▶ **Job item**
Copy out the text of every record below word for word, and leave the pictures out.

▶ **Exercise data**
__________________________________________________

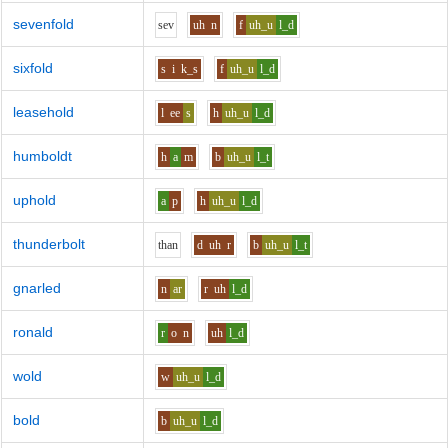
sevenfold
s
e
v
uh
n
f
uh_u
l_d
sixfold
s
i
k_s
f
uh_u
l_d
leasehold
l
ee
s
h
uh_u
l_d
humboldt
h
a
m
b
uh_u
l_t
uphold
a
p
h
uh_u
l_d
thunderbolt
th
a
n
d
uh
r
b
uh_u
l_t
gnarled
n
ar
r
uh
l_d
ronald
r
o
n
uh
l_d
wold
w
uh_u
l_d
bold
b
uh_u
l_d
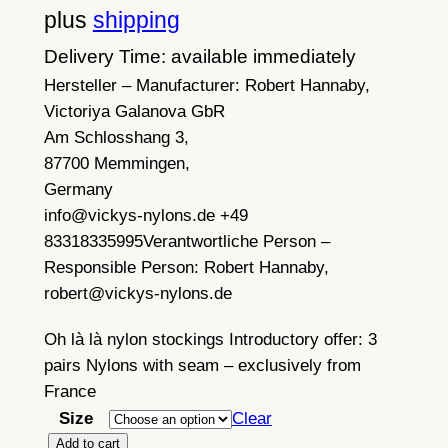
plus
shipping
Delivery Time: available immediately
Hersteller – Manufacturer:
Robert Hannaby,
Victoriya Galanova GbR
Am Schlosshang 3,
87700 Memmingen,
Germany
info@vickys-nylons.de +49
83318335995
Verantwortliche Person –
Responsible Person:
Robert Hannaby,
robert@vickys-nylons.de
Oh là là nylon stockings Introductory offer: 3
pairs Nylons with seam – exclusively from
France
Size
Clear
3
Add to cart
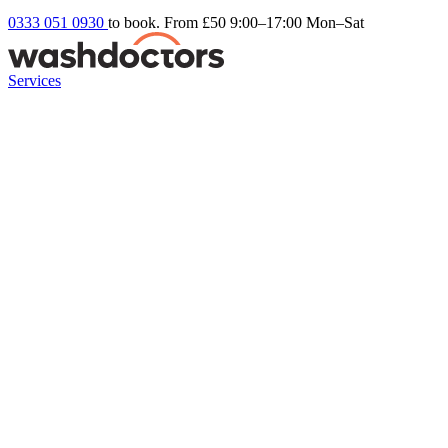
0333 051 0930
to book. From £50
9:00–17:00 Mon–Sat
Services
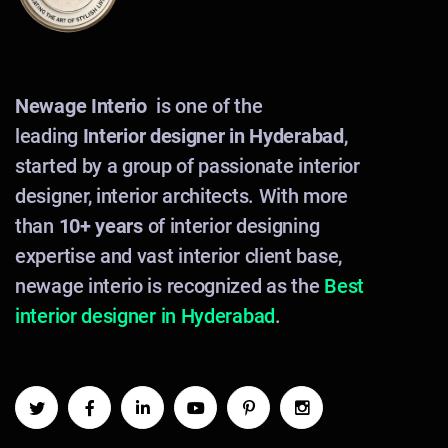
Newage Interio
is one of the
leading
Interior designer in Hyderabad
,
started by a group of passionate interior
designer, interior architects. With more
than
10+ years
of interior designing
expertise and vast interior client base,
newage interio is recognized as the
Best
interior designer in Hyderabad
.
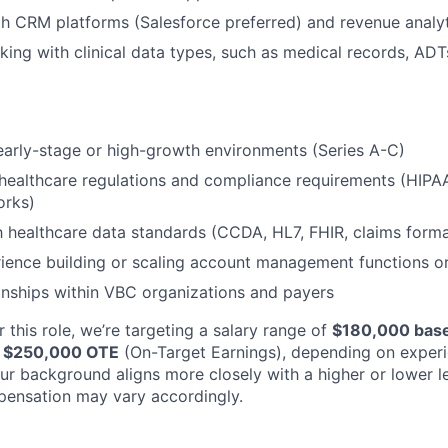
th CRM platforms (Salesforce preferred) and revenue analyt
rking with clinical data types, such as medical records, ADT
early-stage or high-growth environments (Series A-C)
healthcare regulations and compliance requirements (HIPA
orks)
th healthcare data standards (CCDA, HL7, FHIR, claims forma
ience building or scaling account management functions o
ionships within VBC organizations and payers
 this role, we’re targeting a salary range of
$180,000 base
e; $250,000 OTE
(On-Target Earnings), depending on exper
your background aligns more closely with a higher or lower 
pensation may vary accordingly.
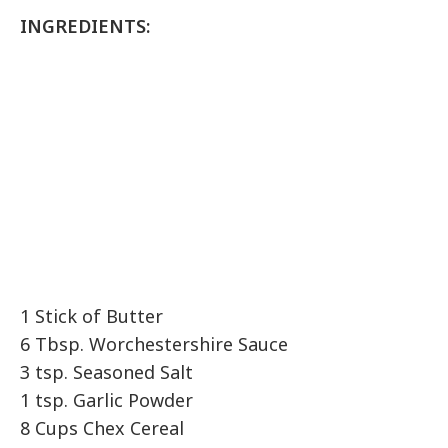
INGREDIENTS:
1 Stick of Butter
6 Tbsp. Worchestershire Sauce
3 tsp. Seasoned Salt
1 tsp. Garlic Powder
8 Cups Chex Cereal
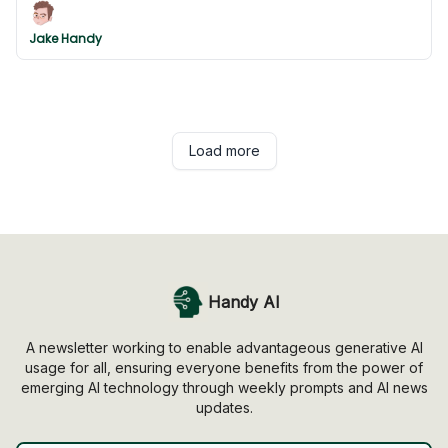
Jake Handy
Load more
Handy AI
A newsletter working to enable advantageous generative AI
usage for all, ensuring everyone benefits from the power of
emerging AI technology through weekly prompts and AI news
updates.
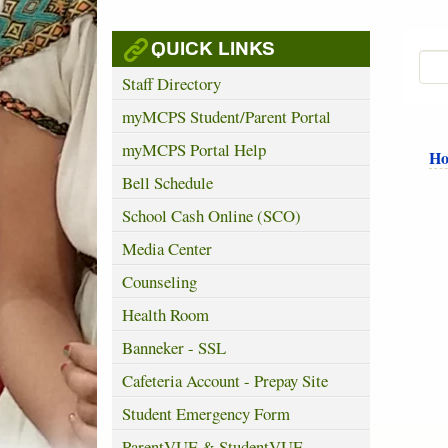
QUICK LINKS
Staff Directory
myMCPS Student/Parent Portal
myMCPS Portal Help
H
Bell Schedule
School Cash Online (SCO)
Media Center
Counseling
Health Room
Banneker - SSL
Cafeteria Account - Prepay Site
Student Emergency Form
ParentVUE & StudentVUE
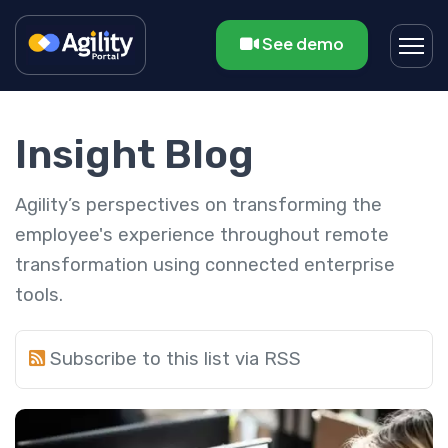
See demo
Insight Blog
Agility’s perspectives on transforming the
employee's experience throughout remote
transformation using connected enterprise
tools.
Subscribe to this list via RSS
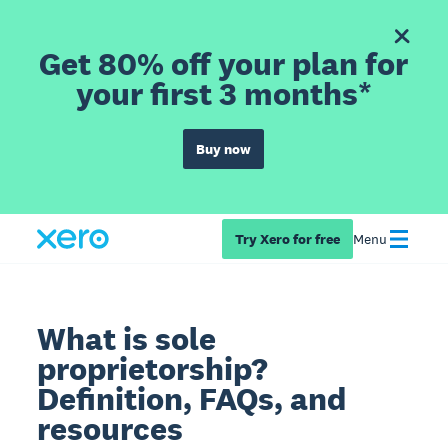
Get 80% off your plan for
your first 3 months*
Buy now
Try Xero for free
Menu
What is sole
proprietorship?
Definition, FAQs, and
resources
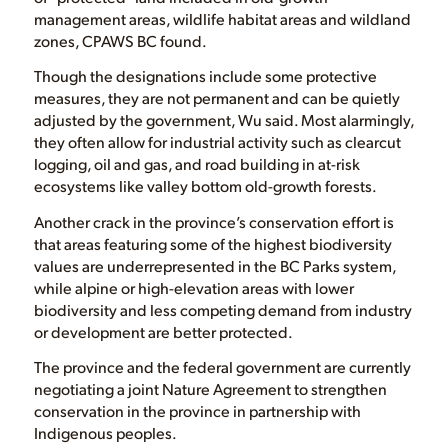
management areas, wildlife habitat areas and wildland
zones, CPAWS BC found.
Though the designations include some protective
measures, they are not permanent and can be quietly
adjusted by the government, Wu said. Most alarmingly,
they often allow for industrial activity such as clearcut
logging, oil and gas, and road building in at-risk
ecosystems like valley bottom old-growth forests.
Another crack in the province’s conservation effort is
that areas featuring some of the highest biodiversity
values are underrepresented in the BC Parks system,
while alpine or high-elevation areas with lower
biodiversity and less competing demand from industry
or development are better protected.
The province and the federal government are currently
negotiating a joint Nature Agreement to strengthen
conservation in the province in partnership with
Indigenous peoples.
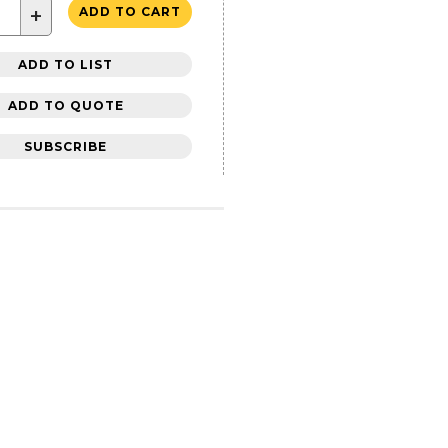
+
ADD TO CART
ADD TO LIST
ADD TO QUOTE
SUBSCRIBE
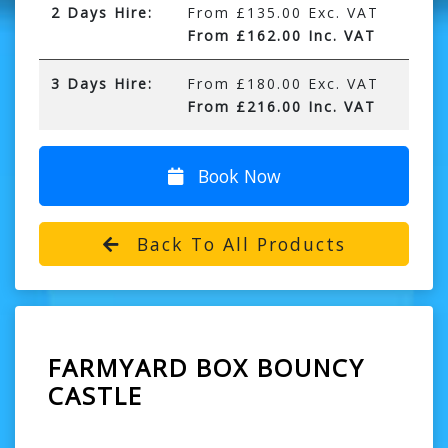
2 Days Hire:
From £135.00 Exc. VAT
From £162.00 Inc. VAT
3 Days Hire:
From £180.00 Exc. VAT
From £216.00 Inc. VAT
Book Now
Back To All Products
FARMYARD BOX BOUNCY
CASTLE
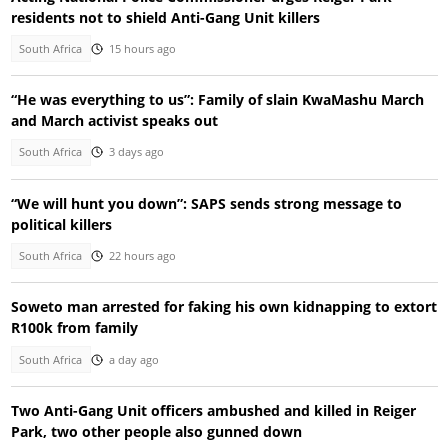
residents not to shield Anti-Gang Unit killers
South Africa
15 hours ago
“He was everything to us”: Family of slain KwaMashu March
and March activist speaks out
South Africa
3 days ago
“We will hunt you down”: SAPS sends strong message to
political killers
South Africa
22 hours ago
Soweto man arrested for faking his own kidnapping to extort
R100k from family
South Africa
a day ago
Two Anti-Gang Unit officers ambushed and killed in Reiger
Park, two other people also gunned down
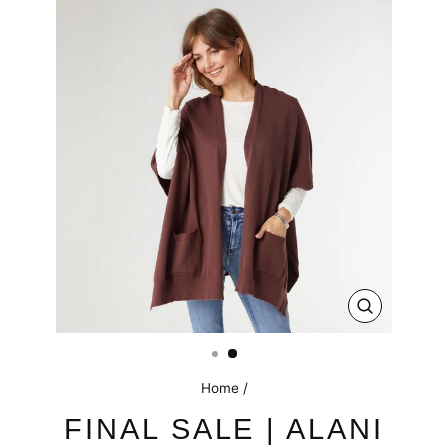
CLOSE
(ESC)
Home
/
FINAL SALE | ALANI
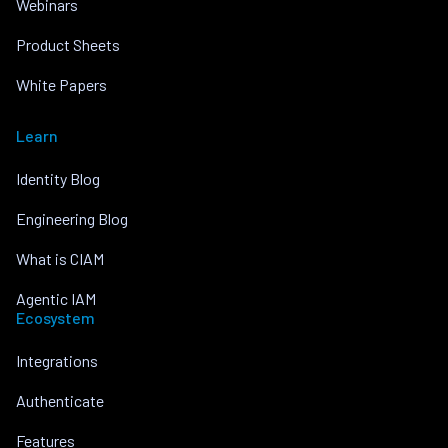
Webinars
Product Sheets
White Papers
Learn
Identity Blog
Engineering Blog
What is CIAM
Agentic IAM
Ecosystem
Integrations
Authenticate
Features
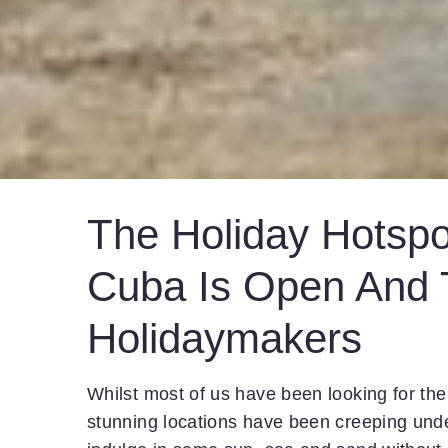
The Holiday Hotspo
Cuba Is Open And T
Holidaymakers
Whilst most of us have been looking for the
stunning locations have been creeping und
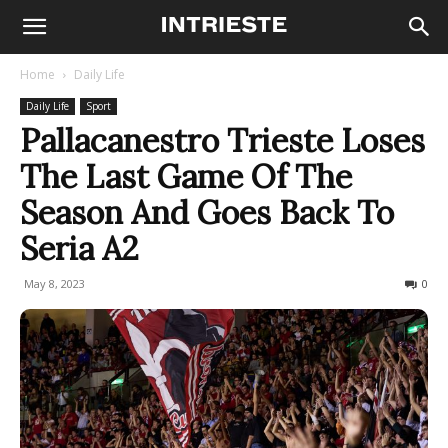
Home
Daily Life
Daily Life
Sport
Pallacanestro Trieste Loses
The Last Game Of The
Season And Goes Back To
Seria A2
May 8, 2023
281
0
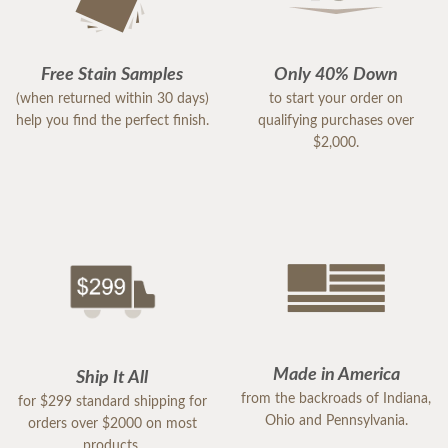
Free Stain Samples
Only 40% Down
(when returned within 30 days)
to start your order on
help you find the perfect finish.
qualifying purchases over
$2,000.
Made in America
Ship It All
from the backroads of Indiana,
for $299 standard shipping for
Ohio and Pennsylvania.
orders over $2000 on most
products.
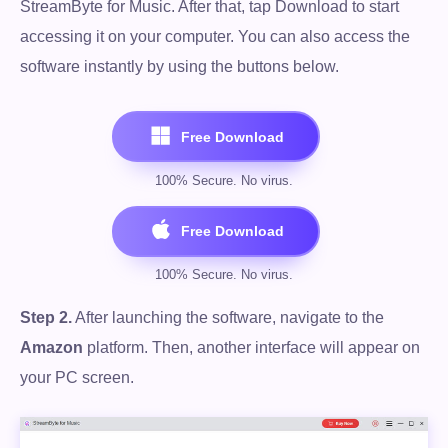
StreamByte for Music. After that, tap Download to start
accessing it on your computer. You can also access the
software instantly by using the buttons below.
Step 2.
After launching the software, navigate to the
Amazon
platform. Then, another interface will appear on
your PC screen.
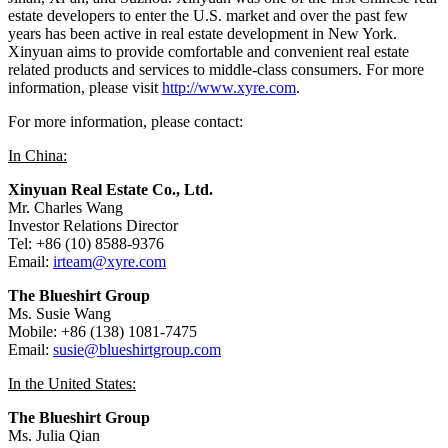
estate developers to enter the U.S. market and over the past few
years has been active in real estate development in
New York
.
Xinyuan aims to provide comfortable and convenient real estate
related products and services to middle-class consumers. For more
information, please visit
http://www.xyre.com
.
For more information, please contact:
In
China
:
Xinyuan Real Estate Co., Ltd.
Mr.
Charles Wang
Investor Relations Director
Tel: +86 (10) 8588-9376
Email:
irteam@xyre.com
The Blueshirt Group
Ms.
Susie Wang
Mobile: +86 (138) 1081-7475
Email:
susie@blueshirtgroup.com
In
the United States
:
The Blueshirt Group
Ms.
Julia Qian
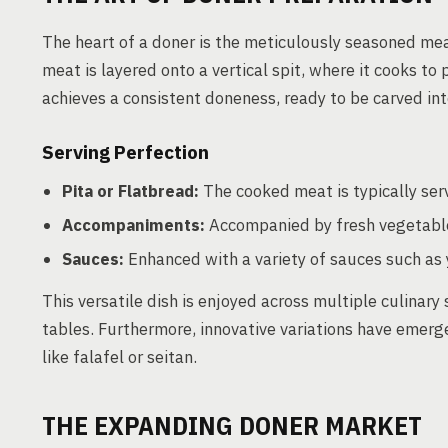
The heart of a doner is the meticulously seasoned meat,
meat is layered onto a vertical spit, where it cooks to 
achieves a consistent doneness, ready to be carved into
Serving Perfection
Pita or Flatbread:
The cooked meat is typically serv
Accompaniments:
Accompanied by fresh vegetables
Sauces:
Enhanced with a variety of sauces such as 
This versatile dish is enjoyed across multiple culinary
tables. Furthermore, innovative variations have emerg
like falafel or seitan.
THE EXPANDING DONER MARKET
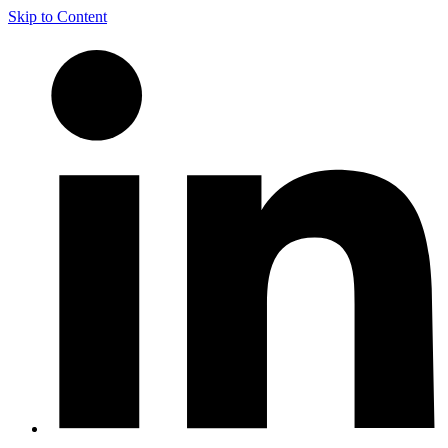
Skip to Content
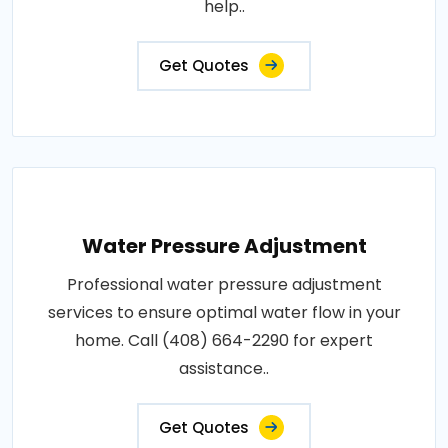
help..
Get Quotes
Water Pressure Adjustment
Professional water pressure adjustment
services to ensure optimal water flow in your
home. Call (408) 664-2290 for expert
assistance..
Get Quotes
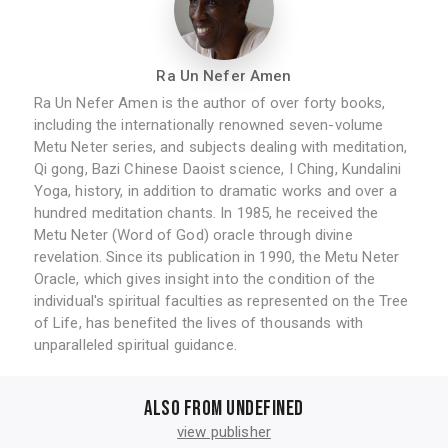
Ra Un Nefer Amen
Ra Un Nefer Amen is the author of over forty books,
including the internationally renowned seven-volume
Metu Neter series, and subjects dealing with meditation,
Qi gong, Bazi Chinese Daoist science, I Ching, Kundalini
Yoga, history, in addition to dramatic works and over a
hundred meditation chants. In 1985, he received the
Metu Neter (Word of God) oracle through divine
revelation. Since its publication in 1990, the Metu Neter
Oracle, which gives insight into the condition of the
individual's spiritual faculties as represented on the Tree
of Life, has benefited the lives of thousands with
unparalleled spiritual guidance.
Also from undefined
view publisher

__________________________________________________

▶ **Response area**
sevenfold
s
e
v
uh
n
f
uh_u
l_d
sixfold
s
i
k_s
f
uh_u
l_d
leasehold
l
ee
s
h
uh_u
l_d
humboldt
h
a
m
b
uh_u
l_t
uphold
a
p
h
uh_u
l_d
thunderbolt
th
a
n
d
uh
r
b
uh_u
l_t
gnarled
n
ar
r
uh
l_d
ronald
r
o
n
uh
l_d
wold
w
uh_u
l_d
bold
b
uh_u
l_d
plus
shipping
Delivery Time: available immediately
Hersteller – Manufacturer:
Robert Hannaby,
Victoriya Galanova GbR
Am Schlosshang 3,
87700 Memmingen,
Germany
info@vickys-nylons.de +49
83318335995
Verantwortliche Person –
Responsible Person:
Robert Hannaby,
robert@vickys-nylons.de
Oh là là nylon stockings Introductory offer: 3
pairs Nylons with seam – exclusively from
France
Size
Clear
3
Add to cart
0333 051 0930
to book. From £50
9:00–17:00 Mon–Sat
Services
Newage Interio
is one of the
leading
Interior designer in Hyderabad
,
started by a group of passionate interior
designer, interior architects. With more
than
10+ years
of interior designing
expertise and vast interior client base,
newage interio is recognized as the
Best
interior designer in Hyderabad
.
th CRM platforms (Salesforce preferred) and revenue analyt
rking with clinical data types, such as medical records, ADT
early-stage or high-growth environments (Series A-C)
healthcare regulations and compliance requirements (HIPA
orks)
th healthcare data standards (CCDA, HL7, FHIR, claims forma
ience building or scaling account management functions o
ionships within VBC organizations and payers
 this role, we’re targeting a salary range of
$180,000 base
e; $250,000 OTE
(On-Target Earnings), depending on exper
your background aligns more closely with a higher or lower 
pensation may vary accordingly.
INGREDIENTS:
1 Stick of Butter
6 Tbsp. Worchestershire Sauce
3 tsp. Seasoned Salt
1 tsp. Garlic Powder
8 Cups Chex Cereal
Jake Handy
Load more
Handy AI
A newsletter working to enable advantageous generative AI
usage for all, ensuring everyone benefits from the power of
emerging AI technology through weekly prompts and AI news
updates.
QUICK LINKS
Staff Directory
myMCPS Student/Parent Portal
myMCPS Portal Help
H
Bell Schedule
School Cash Online (SCO)
Media Center
Counseling
Health Room
Banneker - SSL
Cafeteria Account - Prepay Site
Student Emergency Form
ParentVUE & StudentVUE
See demo
Insight Blog
Agility’s perspectives on transforming the
employee's experience throughout remote
transformation using connected enterprise
tools.
Subscribe to this list via RSS
Get 80% off your plan for
your first 3 months*
Buy now
Try Xero for free
Menu
What is sole
proprietorship?
Definition, FAQs, and
resources
management areas, wildlife habitat areas and wildland
zones, CPAWS BC found.
Though the designations include some protective
measures, they are not permanent and can be quietly
adjusted by the government, Wu said. Most alarmingly,
they often allow for industrial activity such as clearcut
logging, oil and gas, and road building in at-risk
ecosystems like valley bottom old-growth forests.
Another crack in the province’s conservation effort is
that areas featuring some of the highest biodiversity
values are underrepresented in the BC Parks system,
while alpine or high-elevation areas with lower
biodiversity and less competing demand from industry
or development are better protected.
The province and the federal government are currently
negotiating a joint Nature Agreement to strengthen
conservation in the province in partnership with
Indigenous peoples.
+
ADD TO CART
ADD TO LIST
ADD TO QUOTE
SUBSCRIBE
2 Days Hire:
From £135.00 Exc. VAT
From £162.00 Inc. VAT
3 Days Hire:
From £180.00 Exc. VAT
From £216.00 Inc. VAT
Book Now
Back To All Products
FARMYARD BOX BOUNCY
CASTLE
residents not to shield Anti-Gang Unit killers
South Africa
15 hours ago
“He was everything to us”: Family of slain KwaMashu March
and March activist speaks out
South Africa
3 days ago
“We will hunt you down”: SAPS sends strong message to
political killers
South Africa
22 hours ago
Soweto man arrested for faking his own kidnapping to extort
R100k from family
South Africa
a day ago
Two Anti-Gang Unit officers ambushed and killed in Reiger
Park, two other people also gunned down
CLOSE
(ESC)
Home
/
FINAL SALE | ALANI
Webinars
Product Sheets
White Papers
Learn
Identity Blog
Engineering Blog
What is CIAM
Agentic IAM
Ecosystem
Integrations
Authenticate
Features
The Holiday Hotspo
Cuba Is Open And T
Holidaymakers
Whilst most of us have been looking for the
stunning locations have been creeping und
Home
Daily Life
Daily Life
Sport
Pallacanestro Trieste Loses
The Last Game Of The
Season And Goes Back To
Seria A2
May 8, 2023
281
0
Free Stain Samples
Only 40% Down
(when returned within 30 days)
to start your order on
help you find the perfect finish.
qualifying purchases over
$2,000.
Made in America
Ship It All
from the backroads of Indiana,
for $299 standard shipping for
Ohio and Pennsylvania.
orders over $2000 on most
products.
StreamByte for Music. After that, tap Download to start
accessing it on your computer. You can also access the
software instantly by using the buttons below.
Step 2.
After launching the software, navigate to the
Amazon
platform. Then, another interface will appear on
your PC screen.
estate developers to enter the U.S. market and over the past few
years has been active in real estate development in
New York
.
Xinyuan aims to provide comfortable and convenient real estate
related products and services to middle-class consumers. For more
information, please visit
http://www.xyre.com
.
For more information, please contact:
In
China
:
Xinyuan Real Estate Co., Ltd.
Mr.
Charles Wang
Investor Relations Director
Tel: +86 (10) 8588-9376
Email:
irteam@xyre.com
The Blueshirt Group
Ms.
Susie Wang
Mobile: +86 (138) 1081-7475
Email:
susie@blueshirtgroup.com
In
the United States
:
The Blueshirt Group
Ms.
Julia Qian
The heart of a doner is the meticulously seasoned meat,
meat is layered onto a vertical spit, where it cooks to 
achieves a consistent doneness, ready to be carved into
Serving Perfection
Pita or Flatbread:
The cooked meat is typically serv
Accompaniments:
Accompanied by fresh vegetables
Sauces:
Enhanced with a variety of sauces such as 
This versatile dish is enjoyed across multiple culinary
tables. Furthermore, innovative variations have emerg
like falafel or seitan.
THE EXPANDING DONER MARKET
Skip to Content
help..
Get Quotes
Water Pressure Adjustment
Professional water pressure adjustment
services to ensure optimal water flow in your
home. Call (408) 664-2290 for expert
assistance..
Get Quotes
Ra Un Nefer Amen
Ra Un Nefer Amen is the author of over forty books,
including the internationally renowned seven-volume
Metu Neter series, and subjects dealing with meditation,
Qi gong, Bazi Chinese Daoist science, I Ching, Kundalini
Yoga, history, in addition to dramatic works and over a
hundred meditation chants. In 1985, he received the
Metu Neter (Word of God) oracle through divine
revelation. Since its publication in 1990, the Metu Neter
Oracle, which gives insight into the condition of the
individual's spiritual faculties as represented on the Tree
of Life, has benefited the lives of thousands with
unparalleled spiritual guidance.
Also from undefined
view publisher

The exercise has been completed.